Winning conditions as definitions of success
The winning conditions define what “success” means within the simulation and therefore shape the decisions participants make. By aligning these conditions with real operational priorities, the simulations reflect the same tensions organisations face between value, cost, reliability, and time.
Adjusting the winning conditions allows sessions to explore how different definitions of success influence behaviour, priorities, and outcomes — making implicit assumptions explicit.
The role of the participants
The most important element of any simulation is the participants themselves. As they navigate shared constraints and competing priorities, behaviours such as communication, negotiation, planning, collaboration, and adaptation naturally emerge — not as learning objectives, but as necessary responses to the situation.
The simulation makes these behaviours visible and discussable, allowing teams to reflect on how decisions are actually made under pressure.

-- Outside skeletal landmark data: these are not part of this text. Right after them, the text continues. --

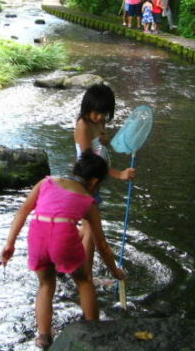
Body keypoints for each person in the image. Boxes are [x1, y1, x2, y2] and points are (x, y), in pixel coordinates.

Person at [0, 151, 126, 350]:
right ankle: (94, 331)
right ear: (94, 182)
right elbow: (102, 245)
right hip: (63, 240)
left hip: (38, 237)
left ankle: (43, 337)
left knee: (45, 286)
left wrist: (10, 244)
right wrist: (115, 271)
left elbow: (22, 211)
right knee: (84, 281)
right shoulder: (88, 201)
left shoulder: (46, 183)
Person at [74, 84, 135, 281]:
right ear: (87, 107)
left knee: (86, 229)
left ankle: (62, 251)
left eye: (104, 114)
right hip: (86, 184)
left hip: (96, 183)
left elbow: (99, 144)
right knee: (91, 233)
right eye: (96, 113)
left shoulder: (99, 123)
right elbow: (89, 163)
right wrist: (119, 175)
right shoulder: (83, 126)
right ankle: (87, 276)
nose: (100, 118)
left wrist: (106, 140)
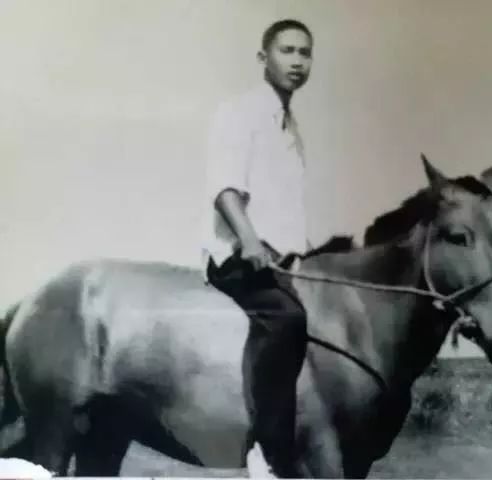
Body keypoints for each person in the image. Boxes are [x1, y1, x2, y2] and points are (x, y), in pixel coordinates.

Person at [201, 18, 314, 478]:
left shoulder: (291, 129)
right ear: (263, 58)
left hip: (281, 263)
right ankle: (265, 454)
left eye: (305, 53)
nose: (297, 61)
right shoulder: (240, 111)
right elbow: (225, 189)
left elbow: (285, 211)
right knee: (287, 318)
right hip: (238, 259)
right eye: (287, 51)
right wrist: (249, 240)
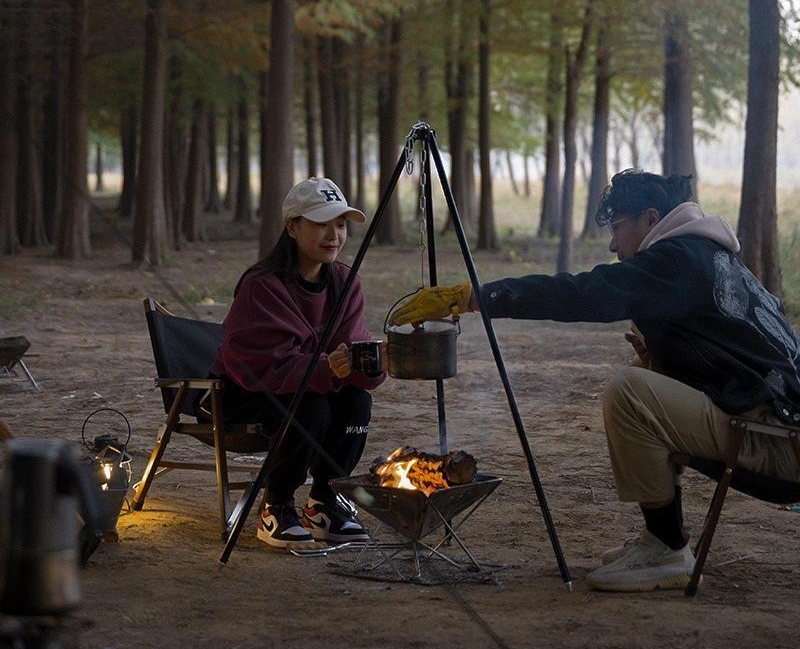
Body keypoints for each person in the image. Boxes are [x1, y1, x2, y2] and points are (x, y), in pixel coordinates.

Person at [389, 169, 800, 591]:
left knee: (630, 393)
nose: (611, 243)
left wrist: (475, 297)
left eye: (617, 227)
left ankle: (666, 548)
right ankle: (662, 538)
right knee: (644, 373)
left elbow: (584, 292)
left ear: (651, 219)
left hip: (775, 445)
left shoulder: (676, 259)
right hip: (776, 429)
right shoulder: (705, 254)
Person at [211, 178, 386, 550]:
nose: (334, 235)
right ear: (292, 227)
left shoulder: (345, 281)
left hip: (309, 385)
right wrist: (325, 369)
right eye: (321, 223)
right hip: (243, 392)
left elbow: (351, 345)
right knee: (311, 405)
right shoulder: (263, 285)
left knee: (357, 402)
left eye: (340, 225)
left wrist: (372, 363)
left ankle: (324, 502)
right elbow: (258, 365)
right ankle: (277, 505)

Key features in our simulations
Familiar operational scenarios
The simulations are grounded in operational scenarios that participants immediately recognise. This familiarity removes the need for explanation and allows attention to remain on decisions, trade-offs, and consequences rather than on understanding an unfamiliar context.
Physical and virtual formats
Both physical and virtual formats are supported, allowing the same simulation experience to be used across distributed teams while preserving the core decision dynamics.
Aligned with recognised service management frameworks
Recognised service management terminology is used where it supports realism and shared understanding. This provides a familiar language for participants without turning the simulation into an exercise in framework compliance.
High salience and lasting impact
By engaging participants cognitively, emotionally, and physically, the simulations create experiences that are difficult to ignore or dismiss. Decisions and their consequences are remembered not as abstract lessons, but as lived situations that inform future judgement.
Adjustable decision complexity
The simulations can be configured to vary the level of complexity, uncertainty, and time pressure participants face. This allows the same core experience to surface meaningful decision challenges for audiences with different levels of experience, without changing the underlying dynamics.